All Blacks first-five Beauden Barrett was happy to lend a hand to younger brother Jordie, running the drinks and offering support during his side's 71-9 victory over Namibia on Saturday.
With both Beauden Barrett and Richie Mo'unga rested for last weekend's win in Tokyo, younger brother Jordie was awarded with his first start in the number 10 jersey for the All Blacks, usually utilised at fullback or on the wing.
Left out of the playing 23 altogether, Beauden Barrett was handed the role of running both the drinks, as well as the kicking tee for his younger sibling.
As Jordie missed his first two shots at goal, Beauden took on another on-field role - big brother. That support saw Jordie land eight of his final nine attempts.
Speaking to media in Tokyo yesterday, Beauden revealed how he helped Jordie through the difficult part of taking the All Blacks' kicking duties.
"Hopefully most of it was constructive, and he got something out of it," Barrett said.
"It's just about keeping him calm and relaxed. A couple of suggestions here or there, but we're both just here to have fun.
"That's the sort of chat I like to hear when someone runs the tee on for me, just keeping it general, keeping me right in the moment, taking my mind off before I get into my process of the goal kick.
"We spoke about what he wanted from me, he said keep it pretty casual."
Overall, Beauden says that he was happy with the job Jordie did at first-five, having the best seat in the house to watch his younger brother prove his worth in another backline position.
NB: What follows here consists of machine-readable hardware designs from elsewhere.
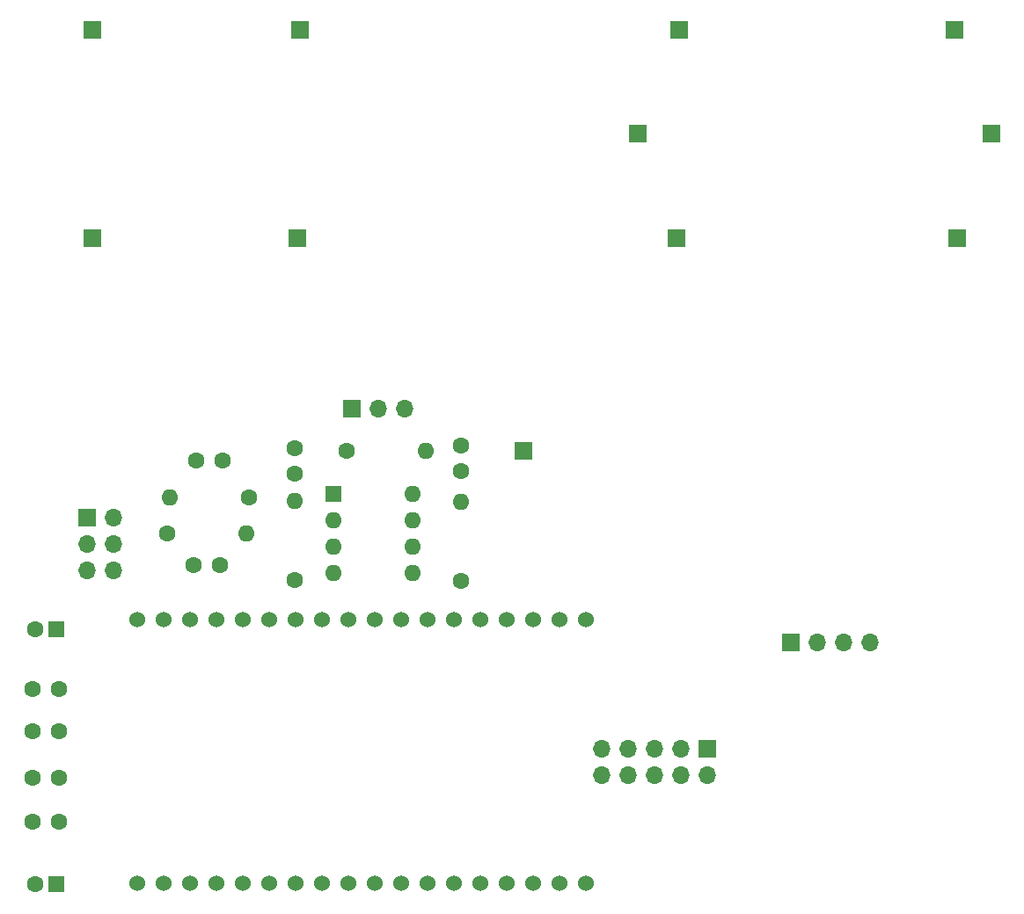
<source format=gbr>
%TF.GenerationSoftware,KiCad,Pcbnew,8.0.6*%
%TF.CreationDate,2024-12-05T23:25:44+00:00*%
%TF.ProjectId,DiamondGeezer,4469616d-6f6e-4644-9765-657a65722e6b,rev?*%
%TF.SameCoordinates,Original*%
%TF.FileFunction,Soldermask,Top*%
%TF.FilePolarity,Negative*%
%FSLAX46Y46*%
G04 Gerber Fmt 4.6, Leading zero omitted, Abs format (unit mm)*
G04 Created by KiCad (PCBNEW 8.0.6) date 2024-12-05 23:25:44*
%MOMM*%
%LPD*%
G01*
G04 APERTURE LIST*
%ADD10R,1.700000X1.700000*%
%ADD11O,1.700000X1.700000*%
%ADD12C,1.600000*%
%ADD13O,1.600000X1.600000*%
%ADD14C,1.524000*%
%ADD15R,1.600000X1.600000*%
G04 APERTURE END LIST*
D10*
%TO.C,J2*%
X166750000Y-112725000D03*
D11*
X169290000Y-112725000D03*
X171830000Y-112725000D03*
X174370000Y-112725000D03*
%TD*%
D10*
%TO.C,J9*%
X99500000Y-53750000D03*
%TD*%
%TO.C,J10*%
X99500000Y-73750000D03*
%TD*%
D12*
%TO.C,C5*%
X96250000Y-121300000D03*
X93750000Y-121300000D03*
%TD*%
D10*
%TO.C,J7*%
X156000000Y-53750000D03*
%TD*%
D12*
%TO.C,R2*%
X114540000Y-98750000D03*
D13*
X106920000Y-98750000D03*
%TD*%
D10*
%TO.C,OScope1*%
X141000000Y-94250000D03*
%TD*%
D12*
%TO.C,R3*%
X123960000Y-94250000D03*
D13*
X131580000Y-94250000D03*
%TD*%
D10*
%TO.C,J6*%
X182750000Y-73750000D03*
%TD*%
D12*
%TO.C,C7*%
X96250000Y-130000000D03*
X93750000Y-130000000D03*
%TD*%
D10*
%TO.C,J13*%
X186000000Y-63750000D03*
%TD*%
%TO.C,J12*%
X182500000Y-53750000D03*
%TD*%
D12*
%TO.C,C1*%
X135000000Y-96250000D03*
X135000000Y-93750000D03*
%TD*%
%TO.C,R5*%
X135000000Y-106790000D03*
D13*
X135000000Y-99170000D03*
%TD*%
D10*
%TO.C,5V_SUPP1*%
X99000000Y-100750000D03*
D11*
X101540000Y-100750000D03*
X99000000Y-103290000D03*
X101540000Y-103290000D03*
X99000000Y-105830000D03*
X101540000Y-105830000D03*
%TD*%
D12*
%TO.C,C3*%
X112000000Y-95250000D03*
X109500000Y-95250000D03*
%TD*%
D10*
%TO.C,J11*%
X152000000Y-63750000D03*
%TD*%
D12*
%TO.C,C4*%
X109250000Y-105250000D03*
X111750000Y-105250000D03*
%TD*%
%TO.C,C6*%
X96250000Y-117250000D03*
X93750000Y-117250000D03*
%TD*%
D14*
%TO.C,U1*%
X146960000Y-110550000D03*
X144420000Y-110550000D03*
X141880000Y-110550000D03*
X139340000Y-110550000D03*
X136800000Y-110550000D03*
X134260000Y-110550000D03*
X131720000Y-110550000D03*
X129180000Y-110550000D03*
X126640000Y-110550000D03*
X124100000Y-110550000D03*
X121560000Y-110550000D03*
X119020000Y-110550000D03*
X116480000Y-110550000D03*
X113940000Y-110550000D03*
X111400000Y-110550000D03*
X108860000Y-110550000D03*
X106320000Y-110550000D03*
X103780000Y-110550000D03*
X103780000Y-135950000D03*
X106320000Y-135950000D03*
X108860000Y-135950000D03*
X111400000Y-135950000D03*
X113940000Y-135950000D03*
X116480000Y-135950000D03*
X119020000Y-135950000D03*
X121560000Y-135950000D03*
X124100000Y-135950000D03*
X126640000Y-135950000D03*
X129180000Y-135950000D03*
X131720000Y-135950000D03*
X134260000Y-135950000D03*
X136800000Y-135950000D03*
X139340000Y-135950000D03*
X141880000Y-135950000D03*
X144420000Y-135950000D03*
X146960000Y-135950000D03*
%TD*%
D15*
%TO.C,U2*%
X122700000Y-98450000D03*
D13*
X122700000Y-100990000D03*
X122700000Y-103530000D03*
X122700000Y-106070000D03*
X130320000Y-106070000D03*
X130320000Y-103530000D03*
X130320000Y-100990000D03*
X130320000Y-98450000D03*
%TD*%
D12*
%TO.C,C8*%
X96250000Y-125750000D03*
X93750000Y-125750000D03*
%TD*%
D10*
%TO.C,PHOTODIODE1*%
X124500000Y-90250000D03*
D11*
X127040000Y-90250000D03*
X129580000Y-90250000D03*
%TD*%
D10*
%TO.C,J1*%
X119250000Y-73750000D03*
%TD*%
D12*
%TO.C,R4*%
X119000000Y-106750000D03*
D13*
X119000000Y-99130000D03*
%TD*%
D15*
%TO.C,C9*%
X96000000Y-111500000D03*
D12*
X94000000Y-111500000D03*
%TD*%
%TO.C,C2*%
X119000000Y-96500000D03*
X119000000Y-94000000D03*
%TD*%
D10*
%TO.C,J3*%
X155750000Y-73750000D03*
%TD*%
%TO.C,J8*%
X119500000Y-53750000D03*
%TD*%
D12*
%TO.C,R1*%
X106690000Y-102250000D03*
D13*
X114310000Y-102250000D03*
%TD*%
D15*
%TO.C,C10*%
X96000000Y-136000000D03*
D12*
X94000000Y-136000000D03*
%TD*%
D10*
%TO.C,SIGGEN1*%
X158660000Y-122960000D03*
D11*
X158660000Y-125500000D03*
X156120000Y-122960000D03*
X156120000Y-125500000D03*
X153580000Y-122960000D03*
X153580000Y-125500000D03*
X151040000Y-122960000D03*
X151040000Y-125500000D03*
X148500000Y-122960000D03*
X148500000Y-125500000D03*
%TD*%
M02*

</source>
"It was an experience I really enjoyed, I was super proud of him.
"Once I understood and expected not to be playing, I was stoked to get called up for the waterboy and run the tee out there.
"Steve [Hansen] said I went very well, so I'll take that."
Beauden is unlikely to find himself as waterboy again at this World Cup, with the All Blacks to play their final pool match against Italy on Saturday, before the tournament quarter-finals.